Reputation: 51
I have read in many places about Streaming data, but just trying to understand the challenges which are faced while processing it using Map Reduce technique?
i.e. the reason behind the existence of frameworks like Apache Flume, Apache Storm, etc.
Please share your advise & thoughts.
Thanks, Ranit
Upvotes: 0
Views: 509
Reputation: 433
Your question is open eneded. But I assume you want to understand the challenges of processing streaming data in Map Reduce environment.
1) Map Reduce is primarily designed for batch processing. It is for processing high volume of data which is at rest in disk.
2) The streaming data is a high velocity of data, which are coming from various sources like Web Application Click Stream, Social Media Logs, Twitter Tags, Application logs.

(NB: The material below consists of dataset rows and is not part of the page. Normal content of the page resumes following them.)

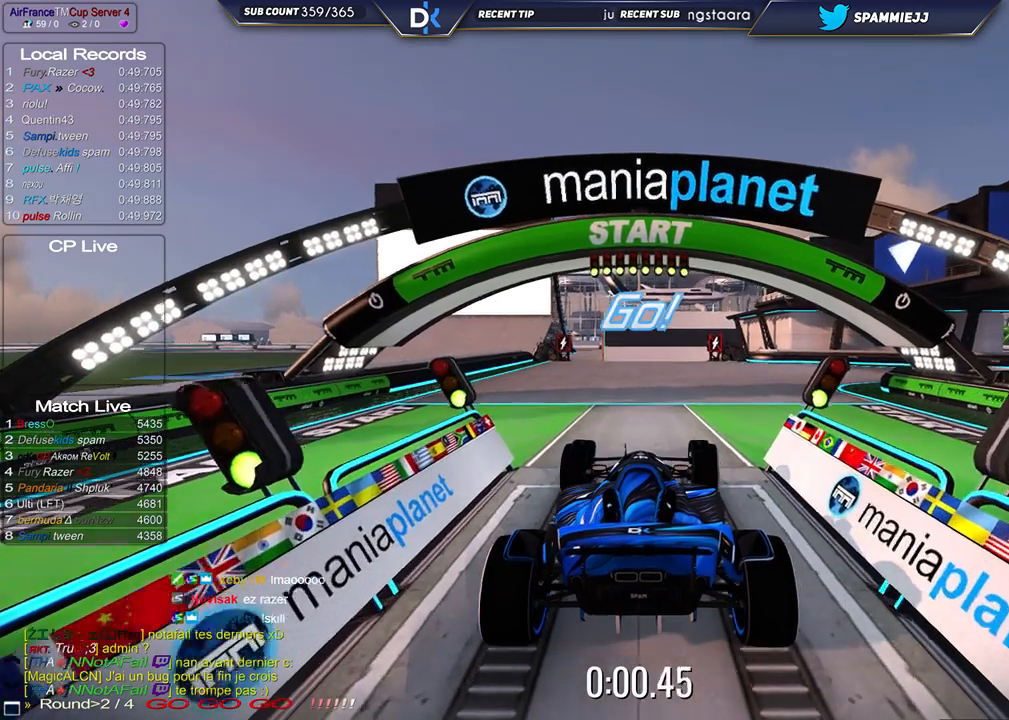
{"keys": ["right", "up"], "events": []}
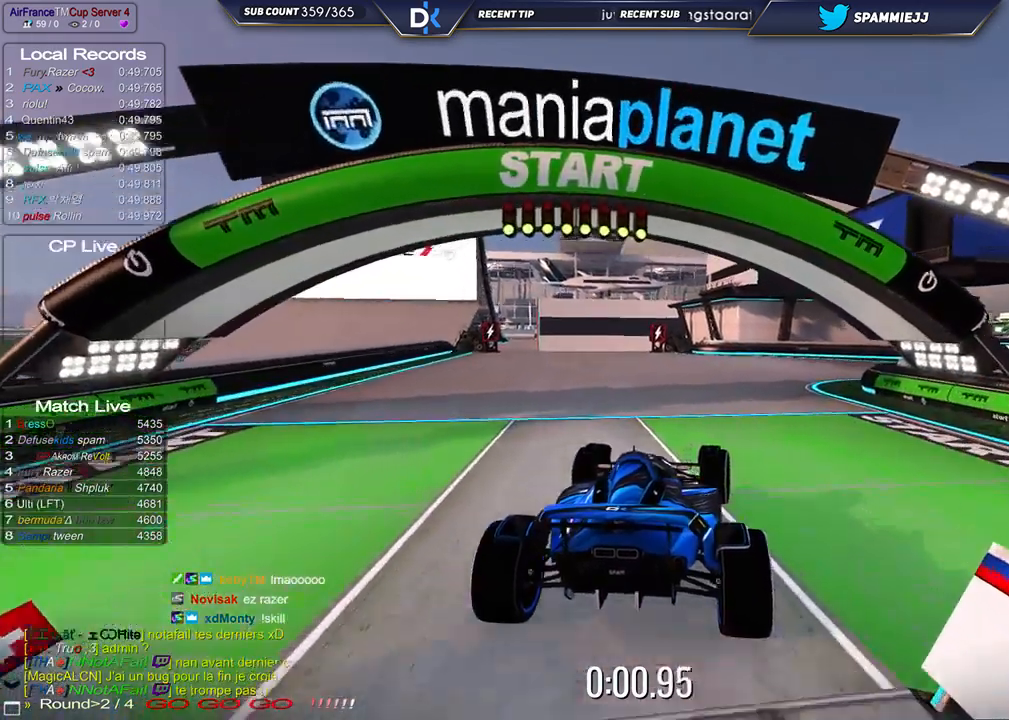
{"keys": ["right", "up"], "events": []}
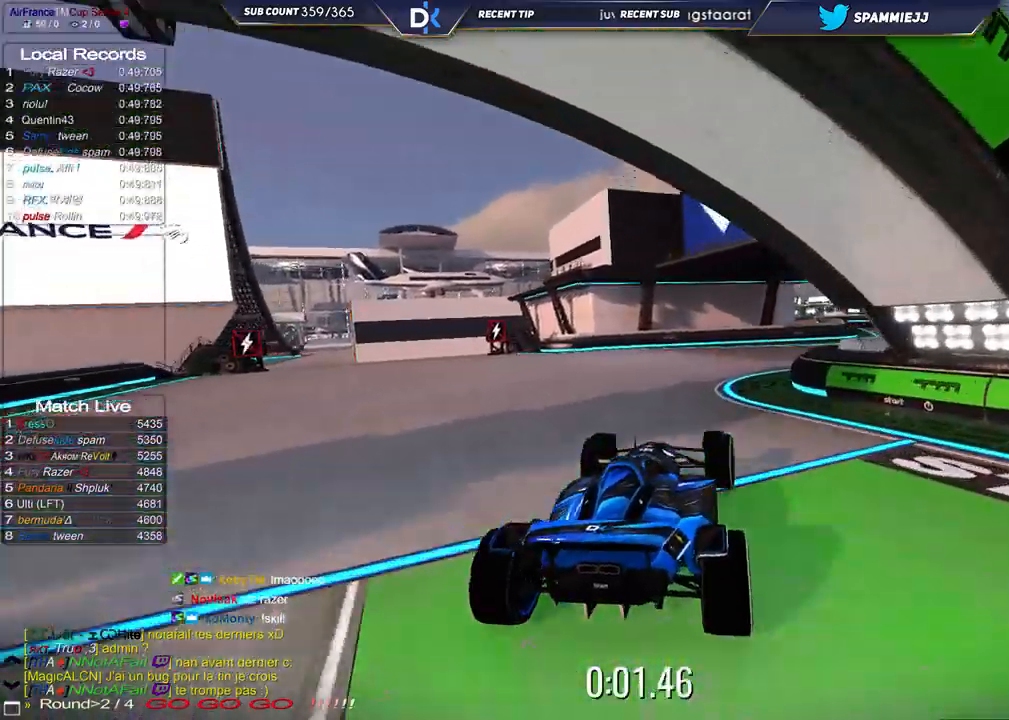
{"keys": ["up"], "events": [[483, "right", "up"]]}
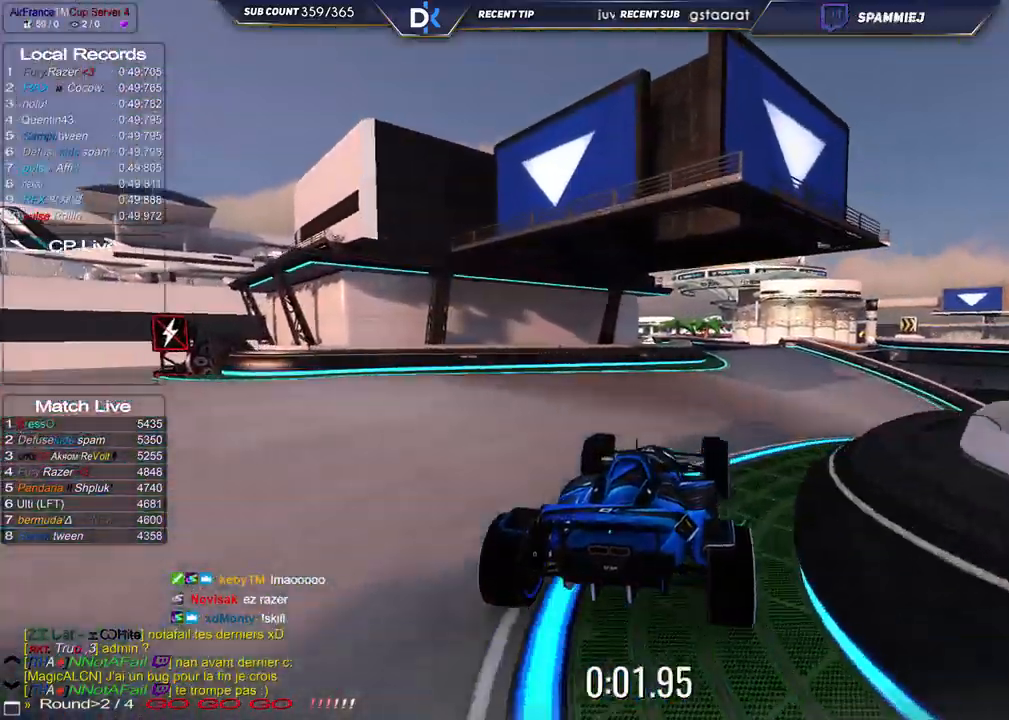
{"keys": ["up"], "events": [[183, "right", "down"], [267, "right", "up"]]}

3) The stream of events might be processed either stateless manner ( assuming every event is unique) or in a stateful manner (collect the data for 2 seconds and processes them) but batch applications does not have any such requirement.
4) Streaming applications wants delivery / process guarantee. For example, the frameworks must provide "exactly once" delivery/process mechanism, so that it processes all the stream events without fail. It is not a challenge in batch processing since all the data is available locally.
5) External Connectors : Streaming frameworks must support external connectivity to read data in realtime from various sources as we discussed in (2). This is not a challenge in batch, since the data is locally available.
Hope this helps.
Upvotes: 0
Reputation: 20798
There are many technologies out there, and many of them run on the Hadoop framework.
The older Hadoop services like Hive tend to be slow, and are usually used for batch jobs, not for streaming. As streaming becomes more and more a necessity, other services have surfaced like Storm or Spark that are designed for faster execution and integration with messaging queues like Kafka for streaming.
In data analytics though, most of the time processing is not al real time: historical data may be processed in batch mode to extract models that are then used for real-time analytics, so a 'streaming' system is usually based on a Lambda Architecture http://lambda-architecture.net/
A service like Spark tries to integrate all of the components, with Spark Streaming for the speed layer, Spark SQL for the Serving layer, Spark MLLib for the modeling, all based on Hadoop Distributed File system (hdfs) for replicated large volume storage.
Flume helps in directing the data from source to hdfs for raw storage, but in order to process it, Storm or Spark are used.
Hope that helps.
Upvotes: 1